For each line below, check for the word "GSSAPI", then state how many lines contain it, with no other output.
"""
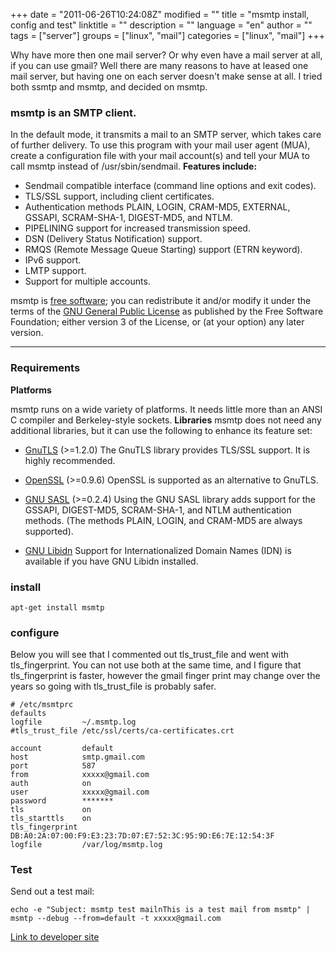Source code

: +++
date = "2011-06-26T10:24:08Z"
modified = ""
title = "msmtp install, config and test"
linktitle = ""
description = ""
language = "en"
author = ""
tags = ["server"]
groups = ["linux", "mail"]
categories = ["linux", "mail"]
+++


Why have more then one mail server? Or why even have a mail server at all, if you can use gmail?
Well there are many reasons to have at leased one mail server, but having one on each server doesn't make sense at all.
I tried both ssmtp and msmtp, and decided on msmtp.
<!-- more -->


### msmtp is an SMTP client.


In the default mode, it transmits a mail to an SMTP server, which takes care of further delivery.
To use this program with your mail user agent (MUA), create a configuration  file with your mail account(s) and tell your MUA to call msmtp instead of  /usr/sbin/sendmail.
**Features include:**

 * Sendmail compatible interface (command line options and exit codes).
 * TLS/SSL support, including client certificates.
 * Authentication methods PLAIN, LOGIN, CRAM-MD5, EXTERNAL, GSSAPI, SCRAM-SHA-1, DIGEST-MD5, and NTLM.
 * PIPELINING support for increased transmission speed.
 * DSN (Delivery Status Notification) support.
 * RMQS (Remote Message Queue Starting) support (ETRN keyword).
 * IPv6 support.
 * LMTP support.
 * Support for multiple accounts.


msmtp is [free software](http://www.gnu.org/philosophy/free-sw.html); you can redistribute it and/or modify it under the terms of the  [GNU General Public License](http://www.gnu.org/licenses/gpl.html) as published by the Free Software Foundation; either version 3 of the License, or (at your option) any later version.


* * *

### Requirements

**Platforms**

msmtp runs on a wide variety of platforms. It needs little more than an ANSI C  compiler and Berkeley-style sockets.
**Libraries**
msmtp does not need any additional libraries, but it can use the following to enhance its feature set:

	
 * [GnuTLS](http://www.gnu.org/software/gnutls/) (>=1.2.0)
The GnuTLS library provides TLS/SSL support. It is highly recommended.

 * [OpenSSL](http://www.openssl.org/) (>=0.9.6)
OpenSSL is supported as an alternative to GnuTLS.

 * [GNU SASL](http://josefsson.org/libgsasl/) (>=0.2.4)
Using the GNU SASL library adds support for the GSSAPI, DIGEST-MD5, SCRAM-SHA-1, and NTLM  authentication methods. (The methods PLAIN, LOGIN, and CRAM-MD5  are always supported).

 * [GNU Libidn](http://www.gnu.org/software/libidn/)
Support for Internationalized Domain Names (IDN) is available if you have GNU  Libidn installed.


### install

    apt-get install msmtp

### configure

Below you will see that I commented out tls_trust_file and went with tls_fingerprint.
You can not use both at the same time, and I figure that tls_fingerprint is faster, however the gmail finger print may change over the years so going with tls_trust_file is probably safer.
   
    # /etc/msmtprc
    defaults
    logfile         ~/.msmtp.log
    #tls_trust_file /etc/ssl/certs/ca-certificates.crt
    
    account         default
    host            smtp.gmail.com
    port            587
    from            xxxxx@gmail.com
    auth            on
    user            xxxxx@gmail.com
    password        *******
    tls             on
    tls_starttls    on
    tls_fingerprint DB:A0:2A:07:00:F9:E3:23:7D:07:E7:52:3C:95:9D:E6:7E:12:54:3F
    logfile         /var/log/msmtp.log
    

### Test

Send out a test mail:
    
    echo -e "Subject: msmtp test mailnThis is a test mail from msmtp" | msmtp --debug --from=default -t xxxxx@gmail.com
    

[Link to developer site](http://msmtp.sourceforge.net/)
"""
» **ANSWER TO THIS PROBLEM**
2